-- Task instructions --
Format every line of the rows below as a numbered list, skipping blank lines and leaving out the pictures.

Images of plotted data
⟨

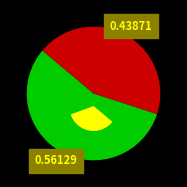

Between Interregional and Séptima, which is larger?

Interregional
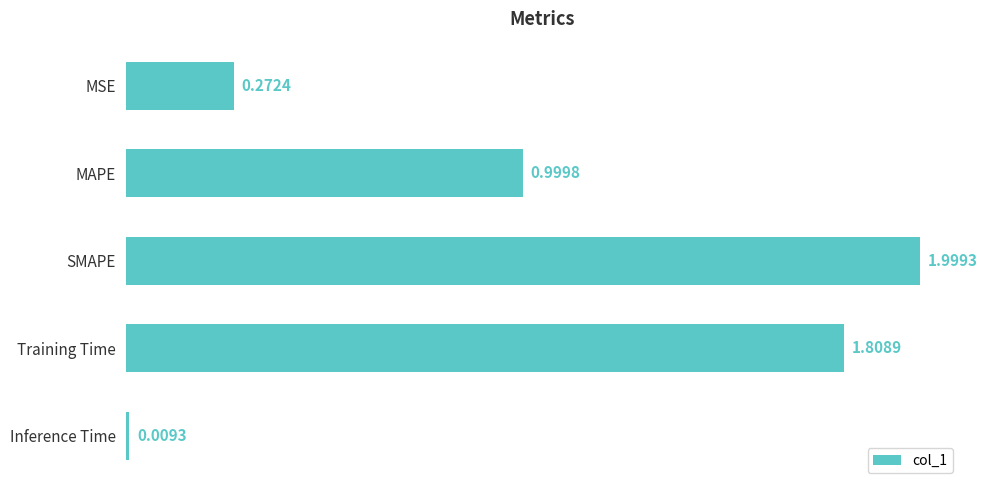

Where is the data nearest to the value 1?

MAPE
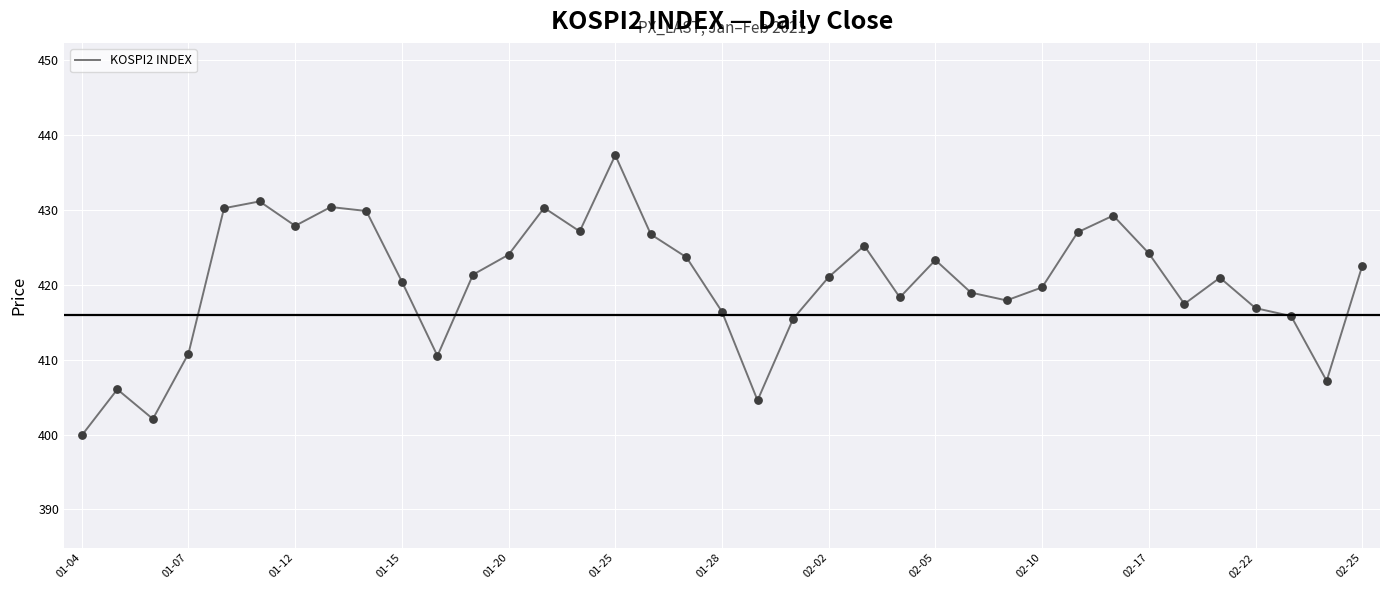

What is the difference between the maximum and minimum values?

37.4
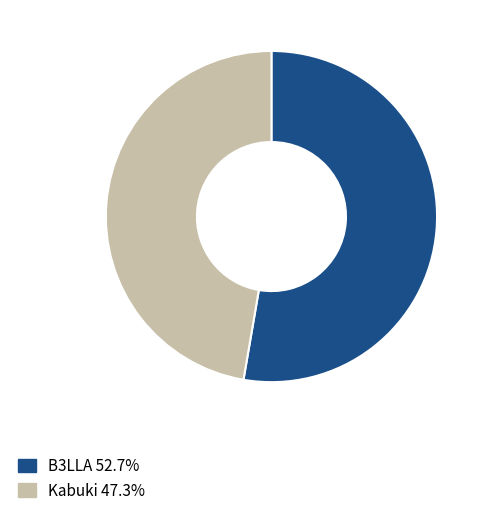

Approximately how many times larger is the value at Kabuki compared to B3LLA?

0.9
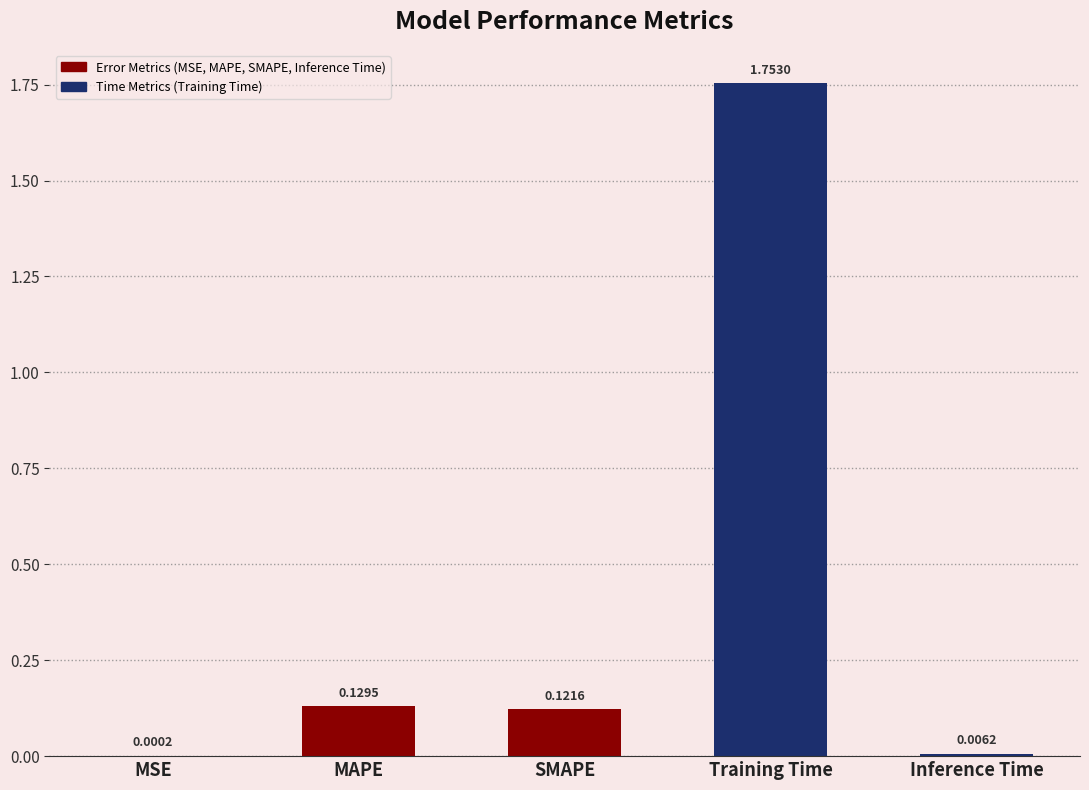

What is the change in value from SMAPE to Training Time?

+1.6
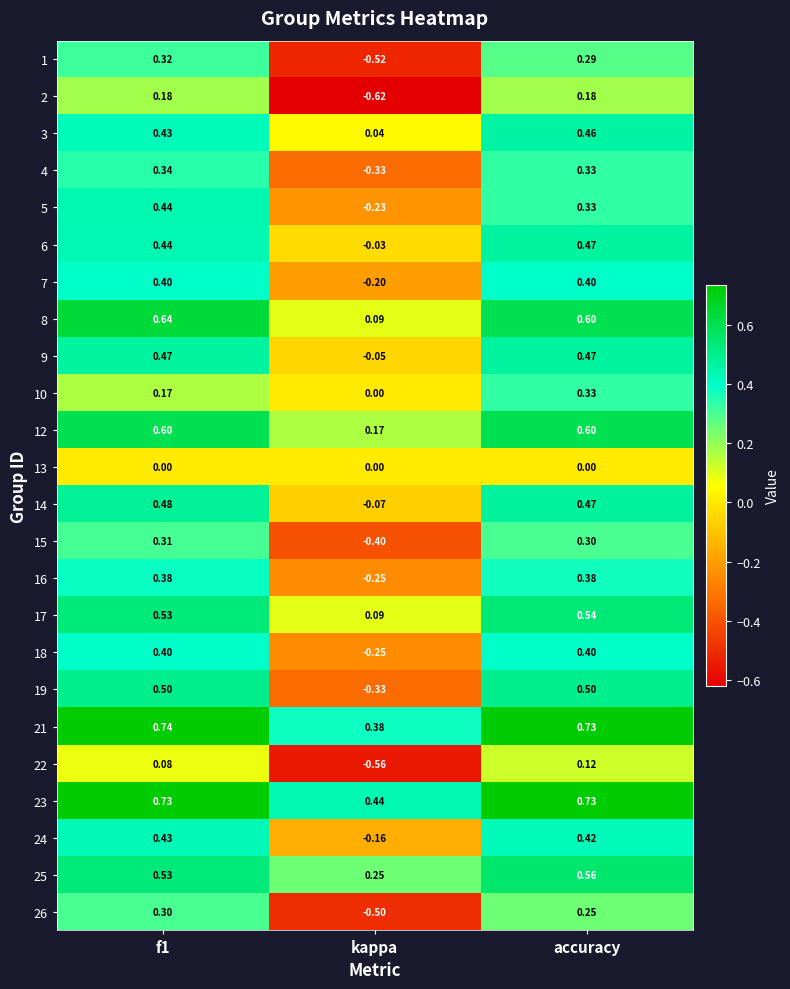

How many series are shown in this chart?

24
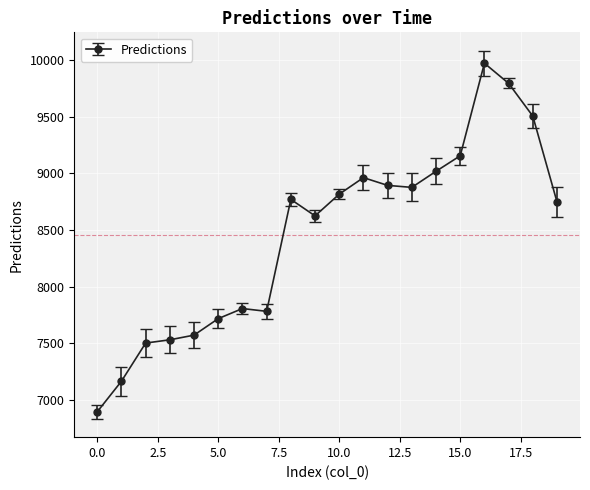

How many distinct data groups are displayed?

1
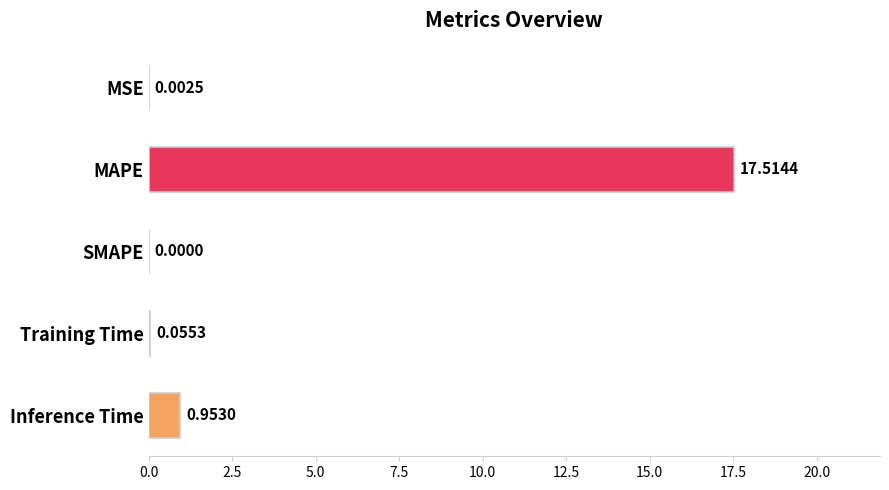

Between SMAPE and Inference Time, which is larger?

Inference Time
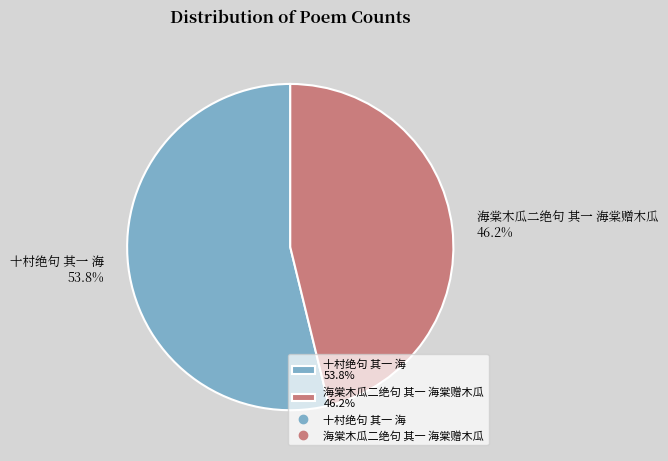

To the nearest percent, what is the difference between the 海棠木瓜二绝句 其一 海棠赠木瓜 and 十村绝句 其一 海 slice percentages?

8%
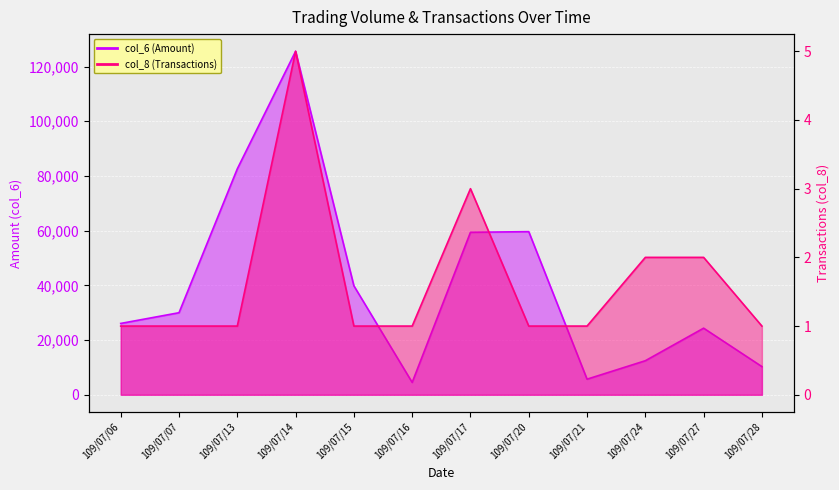

True or false: col_8 (Transactions) and col_6 (Amount) intersect in this chart.

False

⟩

-- Answer section --
1. Between Interregional and Séptima, which is larger?
2. Interregional
3. Where is the data nearest to the value 1?
4. MAPE
5. What is the difference between the maximum and minimum values?
6. 37.4
7. Approximately how many times larger is the value at Kabuki compared to B3LLA?
8. 0.9
9. What is the change in value from SMAPE to Training Time?
10. +1.6
11. How many series are shown in this chart?
12. 24
13. How many distinct data groups are displayed?
14. 1
15. Between SMAPE and Inference Time, which is larger?
16. Inference Time
17. To the nearest percent, what is the difference between the 海棠木瓜二绝句 其一 海棠赠木瓜 and 十村绝句 其一 海 slice percentages?
18. 8%
19. True or false: col_8 (Transactions) and col_6 (Amount) intersect in this chart.
20. False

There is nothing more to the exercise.